*WHAT IS EXPECTED*
Read the data below line by line and copy each one with "Static" in it.

Document images with source code:
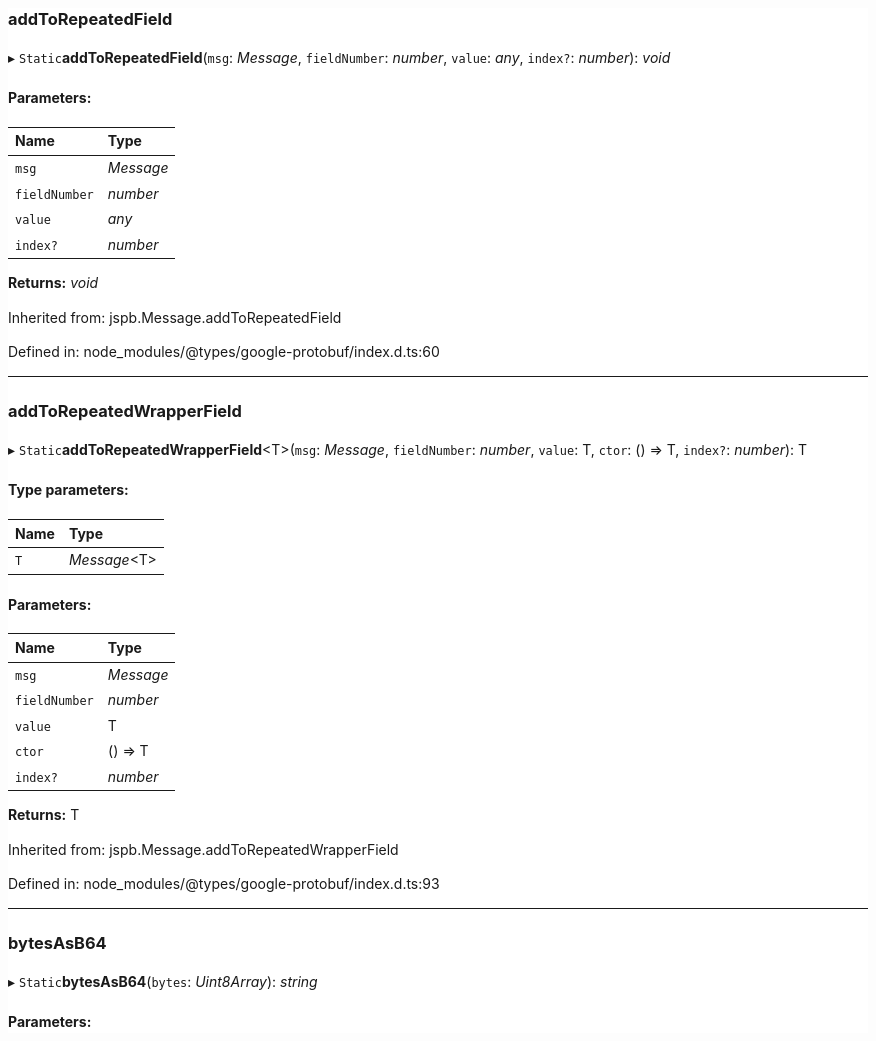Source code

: ### addToRepeatedField

▸ `Static`**addToRepeatedField**(`msg`: *Message*, `fieldNumber`: *number*, `value`: *any*, `index?`: *number*): *void*

#### Parameters:

Name | Type |
:------ | :------ |
`msg` | *Message* |
`fieldNumber` | *number* |
`value` | *any* |
`index?` | *number* |

**Returns:** *void*

Inherited from: jspb.Message.addToRepeatedField

Defined in: node_modules/@types/google-protobuf/index.d.ts:60

___

### addToRepeatedWrapperField

▸ `Static`**addToRepeatedWrapperField**<T\>(`msg`: *Message*, `fieldNumber`: *number*, `value`: T, `ctor`: () => T, `index?`: *number*): T

#### Type parameters:

Name | Type |
:------ | :------ |
`T` | *Message*<T\> |

#### Parameters:

Name | Type |
:------ | :------ |
`msg` | *Message* |
`fieldNumber` | *number* |
`value` | T |
`ctor` | () => T |
`index?` | *number* |

**Returns:** T

Inherited from: jspb.Message.addToRepeatedWrapperField

Defined in: node_modules/@types/google-protobuf/index.d.ts:93

___

### bytesAsB64

▸ `Static`**bytesAsB64**(`bytes`: *Uint8Array*): *string*

#### Parameters:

*TASK RESPONSE*
▸ `Static`**addToRepeatedField**(`msg`: *Message*, `fieldNumber`: *number*, `value`: *any*, `index?`: *number*): *void*
▸ `Static`**addToRepeatedWrapperField**<T\>(`msg`: *Message*, `fieldNumber`: *number*, `value`: T, `ctor`: () => T, `index?`: *number*): T
▸ `Static`**bytesAsB64**(`bytes`: *Uint8Array*): *string*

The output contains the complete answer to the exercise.